**ACTIONS TO TAKE:**
**A)** In the account of a visit to Sabarmati Ashram below, translate this sentence into Spanish: "The ambience was refreshing, and the first thing I did was enter the museum, which had many of his writings and photographs."
**B)** Carry on the account of the Sabarmati Ashram visit below, starting after its last sentence.

**SOURCE PASSAGE:**
[Start of Attachment]

MEET GANDHI- THE FATHER OF OUR NATION

Its Independence Day, 60 years, calls in for a celebration. I felt, looking at the media, our commercial ventures made Independence Day lose its tactile sensitivity. It is great to see many different ads coming out; I feel that India has its tenet when celebrating any occasion.

Today morning, a friend of mine was writing an article on India, and she seemed to be very passionate about it. She wanted to underscore the beauty of India, and I am sure it will be good reading. I felt, “Chalo, even I shall share few of my adventures associated with Indian Independence with the same verve as she is.”

Last year, sometime in July, I selected few places of my own volition. The first stop was Ahemadabad. There was a reason to meet one of my good friends, Rachita, working out there. Well, the early signs of her stay at Gujarat weren’t encouraging. Her mother accompanied her, but they both didn’t seem to enjoy the visage of that particular environment. In a way, it is tough on us to be leaving our comfort zone (home) to some other place. I guess, at times, one shall wallow with circumstances when there aren’t many choices given.

I reached the place, and the first thing I did was to book a hotel room for myself. The weather was not dry and was cloudy. It was that time of the season where monsoon was expected any moment. I never set my heart on myself while traveling; I keep reminding myself that I have got too much wanderlust at times, and hence I allow my mind to control most of the situations. I did meet Rachita and her mom. In a way, they were happy to see me being there when there aren’t familiar faces around. They were staying at the company’s guest house until she found herself a place to stay.

The first day was spent in me spending most of my time with them. Rachita wasn’t feeling well for some days. Her mom and I went out in search of a house. We did meet quite a few agents and lots of places. We weren’t entirely happy with what we saw. In a way, getting a house that aunt and Rachita wanted seemed very tenuous, but never did they or even I lose any hope.

On my way back, next to my hotel, there was a theater. I am fond of movies, and I just went in to watch “Omkara.” I paid 20 bucks for this and got a good deal with the seating as well. I did realize the entertainment taxes out here in Bangalore were too much. I guess that goes the same way with any interstate movies.

Day 2: I wanted to visit places. I was sure this place was close. I took the rickshaw, and out I went.

Sabarmati Ashram it was.

I was always fascinated with the way Gandhi worked out his methods. Be it via Ben Kingsley in the movie ‘Gandhi’ or his experiments with truth; he somehow epitomized a man who is not just known for his tonsure.

Previously, I knew Gandhi only through movies and literature. As I walked into this tract of infinite wisdom, I was astonished to see and hear many facts about his life.

The ambience was refreshing, and the first thing I did was enter the museum, which had many of his writings and photographs.

One by one, as it flickered, I was an eagerness to know the reason for him being transcendent and set an example of being truculent by imbibing the concept of ahimsa.

Many of the portraits explained the transports of people and Gandhi in particular for a common purpose. Being Independent; free of being held in thrall by the British.

By looking at the photographs and the events depicted, I was vicarious with the events.
The vision of Gandhi was clear, to turn the barren administration into a verdant.
His veneer appearance spoke more than his abstinence practices. He had principles, and he followed them vehemently.

[End of Attachment]

**DATA RECORDS:**
[Start of Attachment]

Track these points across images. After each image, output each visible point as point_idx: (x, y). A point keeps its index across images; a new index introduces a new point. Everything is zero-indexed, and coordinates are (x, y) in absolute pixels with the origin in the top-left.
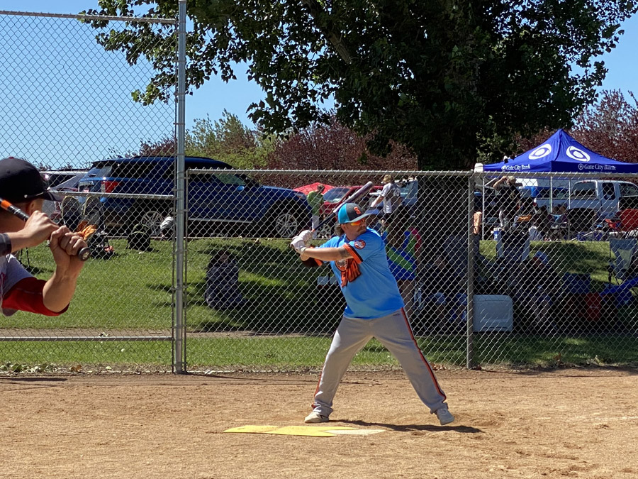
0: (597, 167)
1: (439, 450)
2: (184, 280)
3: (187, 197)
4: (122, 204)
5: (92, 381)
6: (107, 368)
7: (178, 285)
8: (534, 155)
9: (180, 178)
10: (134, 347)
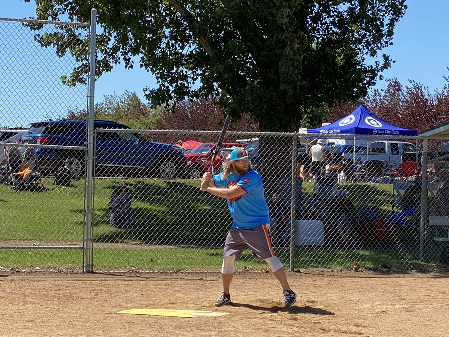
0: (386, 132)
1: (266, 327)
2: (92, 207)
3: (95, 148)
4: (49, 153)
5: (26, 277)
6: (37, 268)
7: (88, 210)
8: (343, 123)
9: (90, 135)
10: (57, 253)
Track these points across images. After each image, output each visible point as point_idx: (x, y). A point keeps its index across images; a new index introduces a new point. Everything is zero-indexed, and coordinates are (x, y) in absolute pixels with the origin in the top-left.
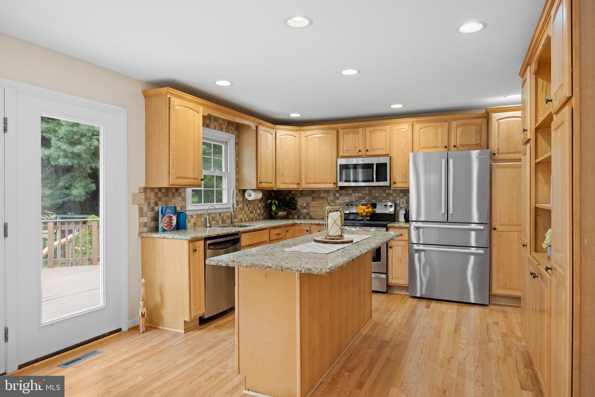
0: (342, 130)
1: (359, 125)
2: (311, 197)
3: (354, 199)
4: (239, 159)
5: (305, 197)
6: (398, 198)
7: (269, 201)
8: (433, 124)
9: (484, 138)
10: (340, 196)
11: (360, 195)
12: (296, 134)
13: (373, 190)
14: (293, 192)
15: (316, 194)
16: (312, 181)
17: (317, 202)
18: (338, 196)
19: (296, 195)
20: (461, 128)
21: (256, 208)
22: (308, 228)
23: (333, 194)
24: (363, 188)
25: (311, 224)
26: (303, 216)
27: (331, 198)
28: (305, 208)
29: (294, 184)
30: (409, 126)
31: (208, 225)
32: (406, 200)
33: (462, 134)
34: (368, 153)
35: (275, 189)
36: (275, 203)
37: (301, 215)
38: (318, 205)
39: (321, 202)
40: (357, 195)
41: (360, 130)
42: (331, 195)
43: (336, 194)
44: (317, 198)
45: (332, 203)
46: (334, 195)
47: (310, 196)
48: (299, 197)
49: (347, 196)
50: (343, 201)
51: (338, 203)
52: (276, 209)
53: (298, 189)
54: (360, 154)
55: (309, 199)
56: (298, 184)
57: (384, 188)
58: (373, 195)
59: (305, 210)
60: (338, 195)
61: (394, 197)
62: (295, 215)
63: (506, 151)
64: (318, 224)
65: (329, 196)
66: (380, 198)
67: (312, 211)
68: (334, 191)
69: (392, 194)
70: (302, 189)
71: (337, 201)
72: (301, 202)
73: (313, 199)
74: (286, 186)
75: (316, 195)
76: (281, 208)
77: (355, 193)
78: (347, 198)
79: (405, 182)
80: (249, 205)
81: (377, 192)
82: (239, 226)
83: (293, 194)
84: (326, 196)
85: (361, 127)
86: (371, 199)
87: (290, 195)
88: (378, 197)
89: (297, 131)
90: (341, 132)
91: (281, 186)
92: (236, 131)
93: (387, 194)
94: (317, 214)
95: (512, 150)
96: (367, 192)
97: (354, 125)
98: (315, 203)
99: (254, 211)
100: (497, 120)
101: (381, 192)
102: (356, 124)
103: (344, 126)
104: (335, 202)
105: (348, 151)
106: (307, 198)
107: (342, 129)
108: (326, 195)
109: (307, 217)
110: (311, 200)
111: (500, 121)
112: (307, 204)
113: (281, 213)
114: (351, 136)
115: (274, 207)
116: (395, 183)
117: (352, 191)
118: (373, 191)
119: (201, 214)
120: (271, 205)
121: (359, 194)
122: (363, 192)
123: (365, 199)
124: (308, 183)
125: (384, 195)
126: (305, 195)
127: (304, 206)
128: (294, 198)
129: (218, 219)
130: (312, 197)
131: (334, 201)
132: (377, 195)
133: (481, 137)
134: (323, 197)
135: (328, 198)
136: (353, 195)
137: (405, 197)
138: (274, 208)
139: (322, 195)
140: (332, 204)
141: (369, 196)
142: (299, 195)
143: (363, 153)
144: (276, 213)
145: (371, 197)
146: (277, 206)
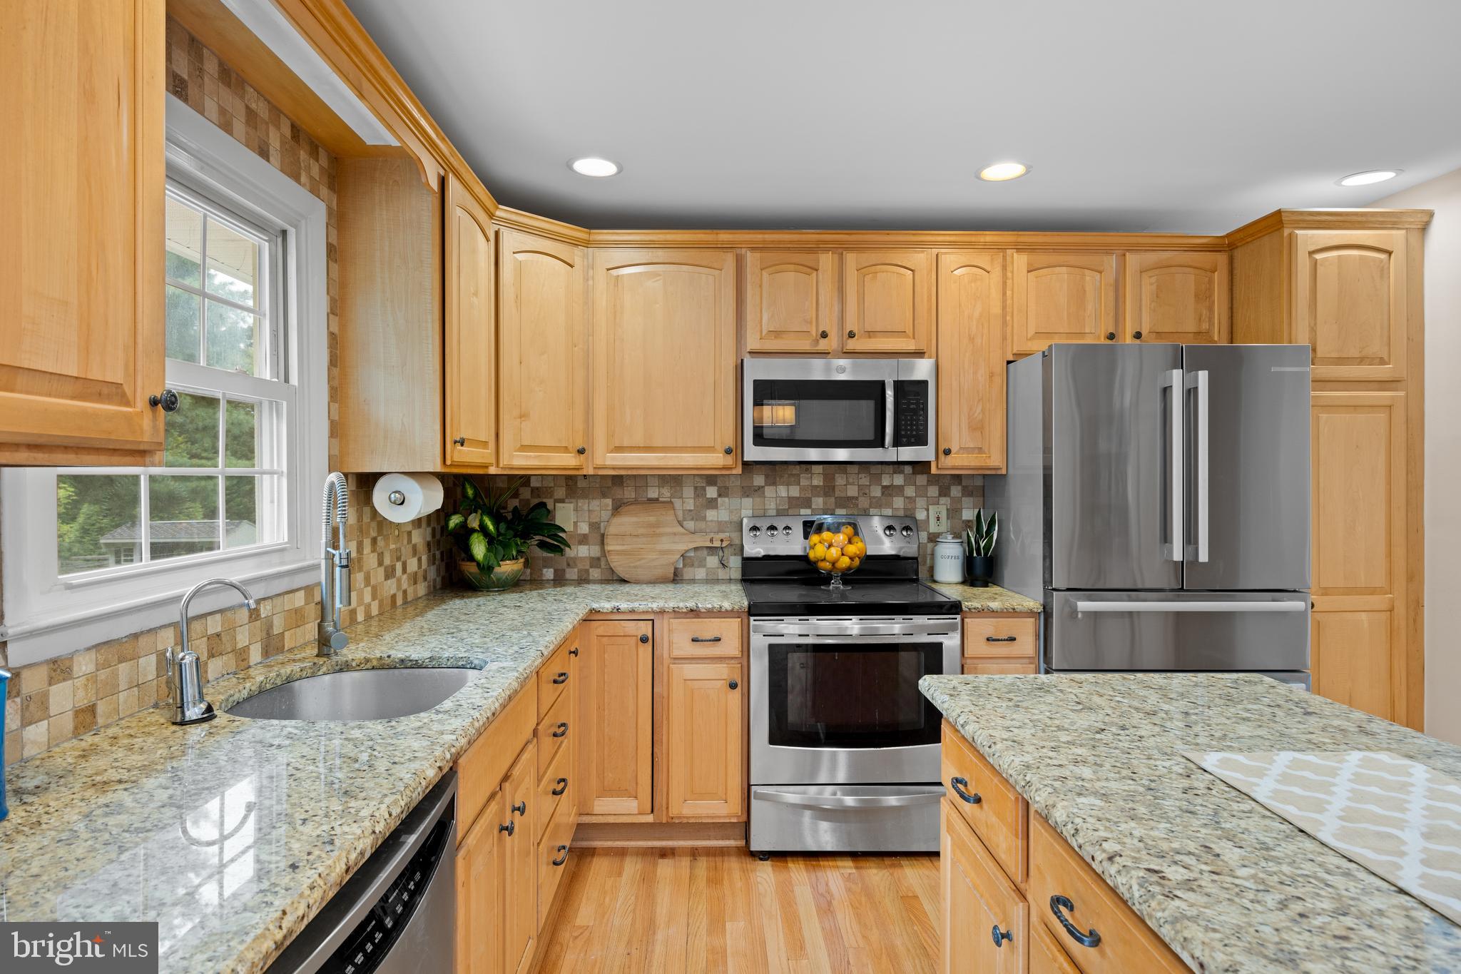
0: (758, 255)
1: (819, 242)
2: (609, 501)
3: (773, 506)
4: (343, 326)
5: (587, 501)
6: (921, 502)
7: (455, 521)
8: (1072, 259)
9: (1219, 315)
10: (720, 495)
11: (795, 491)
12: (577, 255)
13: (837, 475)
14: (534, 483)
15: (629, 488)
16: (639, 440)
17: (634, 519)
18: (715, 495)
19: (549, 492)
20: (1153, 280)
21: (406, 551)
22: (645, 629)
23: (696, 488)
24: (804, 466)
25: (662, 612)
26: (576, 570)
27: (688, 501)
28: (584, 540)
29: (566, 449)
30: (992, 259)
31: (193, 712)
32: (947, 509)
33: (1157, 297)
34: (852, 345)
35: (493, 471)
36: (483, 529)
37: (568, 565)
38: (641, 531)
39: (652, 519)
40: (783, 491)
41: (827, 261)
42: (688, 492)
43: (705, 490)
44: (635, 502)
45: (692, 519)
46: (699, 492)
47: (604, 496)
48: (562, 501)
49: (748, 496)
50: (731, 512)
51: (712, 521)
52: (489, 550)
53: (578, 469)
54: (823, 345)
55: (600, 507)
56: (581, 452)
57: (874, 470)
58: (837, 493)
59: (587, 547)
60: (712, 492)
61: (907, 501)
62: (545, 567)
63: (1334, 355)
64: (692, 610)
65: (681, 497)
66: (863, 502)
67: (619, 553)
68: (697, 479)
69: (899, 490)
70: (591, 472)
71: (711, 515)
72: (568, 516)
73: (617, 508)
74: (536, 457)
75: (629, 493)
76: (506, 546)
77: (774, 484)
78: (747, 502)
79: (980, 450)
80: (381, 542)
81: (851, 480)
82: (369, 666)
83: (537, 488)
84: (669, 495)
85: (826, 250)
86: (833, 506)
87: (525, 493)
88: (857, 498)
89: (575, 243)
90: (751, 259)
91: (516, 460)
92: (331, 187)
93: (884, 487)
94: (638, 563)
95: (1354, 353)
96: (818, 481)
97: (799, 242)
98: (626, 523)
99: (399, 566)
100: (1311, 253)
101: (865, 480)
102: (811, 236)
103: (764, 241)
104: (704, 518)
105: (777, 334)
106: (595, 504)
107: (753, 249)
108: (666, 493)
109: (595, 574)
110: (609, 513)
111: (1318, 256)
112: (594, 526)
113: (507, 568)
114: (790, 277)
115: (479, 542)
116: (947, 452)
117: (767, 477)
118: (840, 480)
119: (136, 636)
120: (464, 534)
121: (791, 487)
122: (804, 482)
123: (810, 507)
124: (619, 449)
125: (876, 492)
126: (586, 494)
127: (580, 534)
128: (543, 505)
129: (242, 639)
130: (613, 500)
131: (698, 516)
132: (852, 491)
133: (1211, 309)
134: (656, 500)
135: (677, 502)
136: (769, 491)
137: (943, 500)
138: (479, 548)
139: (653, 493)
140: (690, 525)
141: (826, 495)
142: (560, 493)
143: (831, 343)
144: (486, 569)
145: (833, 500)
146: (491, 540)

[End of Attachment]
[Start of Attachment]

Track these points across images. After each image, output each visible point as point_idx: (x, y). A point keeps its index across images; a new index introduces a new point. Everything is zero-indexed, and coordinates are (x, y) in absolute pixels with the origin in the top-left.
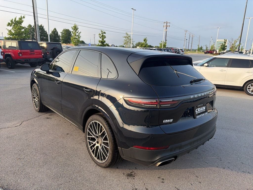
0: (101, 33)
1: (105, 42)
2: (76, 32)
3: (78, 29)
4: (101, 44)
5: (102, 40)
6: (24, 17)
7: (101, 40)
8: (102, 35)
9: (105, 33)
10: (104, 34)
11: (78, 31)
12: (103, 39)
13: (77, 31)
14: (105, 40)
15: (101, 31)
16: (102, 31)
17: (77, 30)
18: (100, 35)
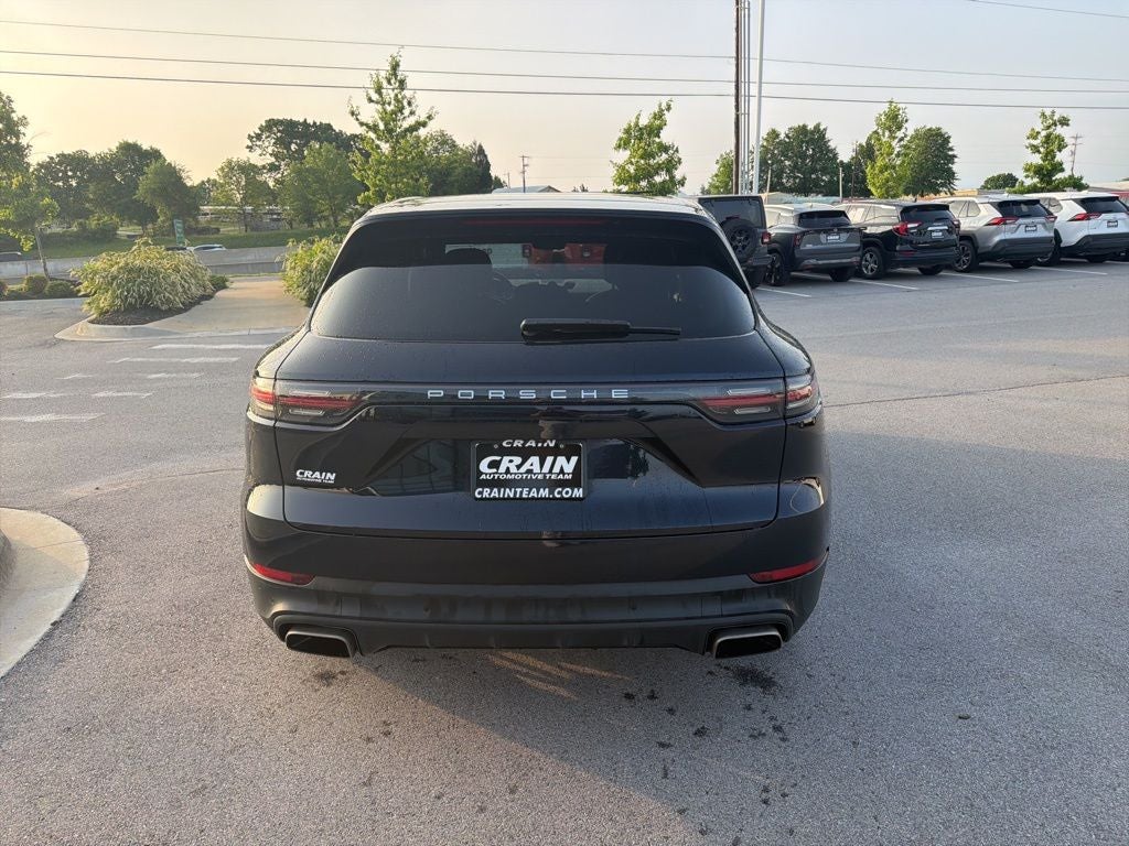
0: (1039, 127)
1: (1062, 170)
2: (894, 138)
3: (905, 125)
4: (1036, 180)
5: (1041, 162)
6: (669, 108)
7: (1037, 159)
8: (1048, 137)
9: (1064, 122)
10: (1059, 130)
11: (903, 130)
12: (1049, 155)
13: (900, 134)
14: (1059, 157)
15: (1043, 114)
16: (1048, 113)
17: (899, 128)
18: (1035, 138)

[End of Attachment]
[Start of Attachment]

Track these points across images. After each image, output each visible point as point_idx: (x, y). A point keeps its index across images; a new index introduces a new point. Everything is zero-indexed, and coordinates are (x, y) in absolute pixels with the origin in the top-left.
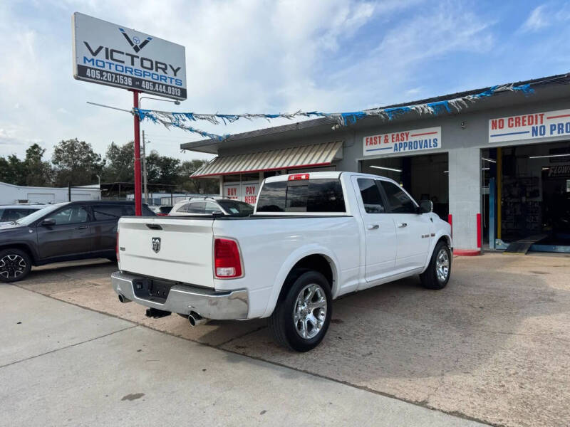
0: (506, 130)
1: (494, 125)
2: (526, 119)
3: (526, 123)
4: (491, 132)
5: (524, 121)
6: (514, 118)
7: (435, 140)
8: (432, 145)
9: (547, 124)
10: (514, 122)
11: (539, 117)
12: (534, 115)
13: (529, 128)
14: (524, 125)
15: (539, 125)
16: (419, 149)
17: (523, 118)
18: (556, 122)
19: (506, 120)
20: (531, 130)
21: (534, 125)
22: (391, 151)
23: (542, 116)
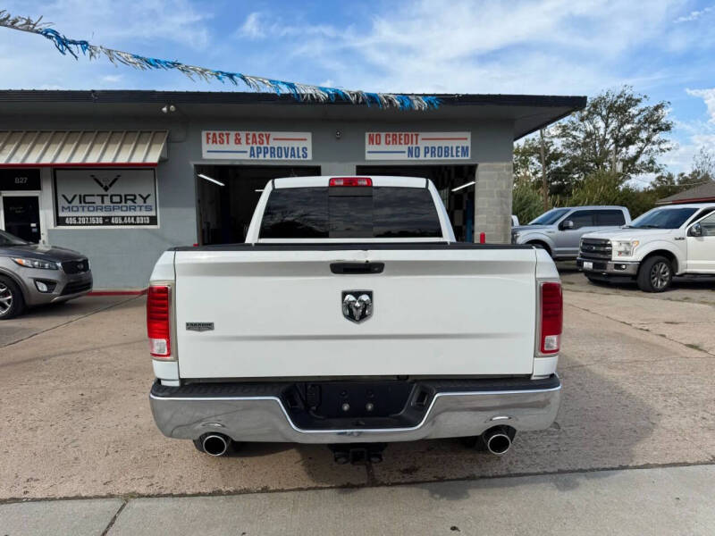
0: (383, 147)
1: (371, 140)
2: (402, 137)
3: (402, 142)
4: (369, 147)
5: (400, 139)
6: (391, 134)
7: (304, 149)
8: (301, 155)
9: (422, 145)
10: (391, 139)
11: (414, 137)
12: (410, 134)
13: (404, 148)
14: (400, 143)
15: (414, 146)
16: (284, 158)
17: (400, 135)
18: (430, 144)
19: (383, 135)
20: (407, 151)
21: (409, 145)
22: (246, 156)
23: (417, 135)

[End of Attachment]

**ANSWERS GIVEN:**
**A)** El ambiente era refrescante, y lo primero que hice fue entrar al museo, que tenía muchos de sus escritos y fotografías.

**B)**
Few would argue or doubt his principles, but, he had a vision and a dream, he sensed to negate the ever-growing vex among his fellow countrymen, ahimsa was the way to go. He never veered with his principles even at the time of adversity. It spoke volumes of a man who stood by what he thought was veracious.

It was time to give back the voyeur British Government to stop impaling Indians (as we proudly say it) with their illogical, adamant, and, more importantly, egoistic practices at times.

Like, we say, the British did a lot of things that were responsible for the uproar. Spreading English education by Sir William Bentick and encouraging Indians to take part in civil services were precedent for self-awakening for souls.

At times, the vitriolic and virulent attitude of certain officers made us realize that it was high time we needed our land to be ruled by our leaders, not aliens.

I don’t want to go back into history but would like to share the vignette I have or instead I saw out there at the ashram.

It was his sheer dedication and determination that saw the British wane out eventually.

Well, Gandhi didn’t become a leader; he was made to lead. He led because people had faith in him; he had confidence in himself and his abilities to take on the rampant opposition.

However, some people were in opposition to what he believed in. Instead of blaming each other, we must acknowledge the best of all the worlds because everyone had a common goal.

A nation boasting people who are religious, moral, unsavory, fearless, shy, etc

There are possibilities of conflicts of principles and interests. But in this case, it was only principles because the appeal was the same. All had a common interest.

Finally, the Gandhian principles prevailed, and he turned out to be the primary catalyst for our freedom. So he was our Father of the Nation. If Bose had survived and got us freedom through his principles, he would have been bestowed with the above title.

Ultimately, it is all about being survival of the fittest; Gandhi just proved, he need not be physically fit; his taut principles and the tensile strength were indeed very fit.

Even now, his idealisms doesn’t seem to be uncouth; it’s just that we need the courage to follow them. One has to be tendentious and then follow it up. Gandhi’s idealism was accepted because we were short of ideas, and we just took it because it worked for us. So, in theory, the situation is very different now. We need to use these idealisms to fight within rather than people.

Also, people wanted and waited to hear at that time, and it isn’t the same; although people want to hear, do they have time to wait?

And by the time I reached the end of the portrait section, I realized that being independent doesn’t mean staying away or not being dependent on others, Independent means, unclogging ourselves with the ailments we carry throughout the day.

In the real sense, freedom means free ourselves from the prison of our thoughts, which inhibits our movements. This could bring a degree of tempestuous situations at times within us, but it is better to tarry decisions than to end up being tawdry.

Sometimes, we need to carry the necessary unguent to the sore mental muscles. That comes with wisdom. Gandhi expressed the need to read literature and be aware of the world that takes us a step closer to being independent.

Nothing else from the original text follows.